_What you have to do_
Find every line in the records below that contains the word "offres", and copy each of those lines in full.
★ ★ ★ ★ ★
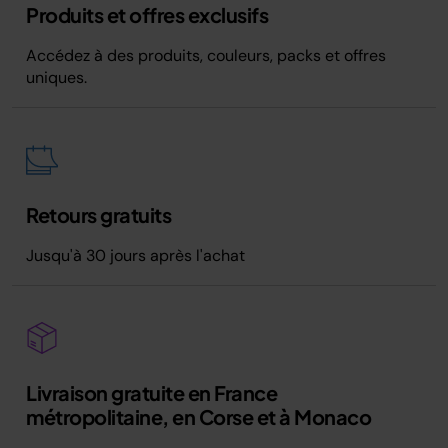
Produits et offres exclusifs
Accédez à des produits, couleurs, packs et offres
uniques.
Retours gratuits
Jusqu'à 30 jours après l'achat
Livraison gratuite en France
métropolitaine, en Corse et à Monaco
★ ★ ★ ★ ★
_Task response_
Produits et offres exclusifs
Accédez à des produits, couleurs, packs et offres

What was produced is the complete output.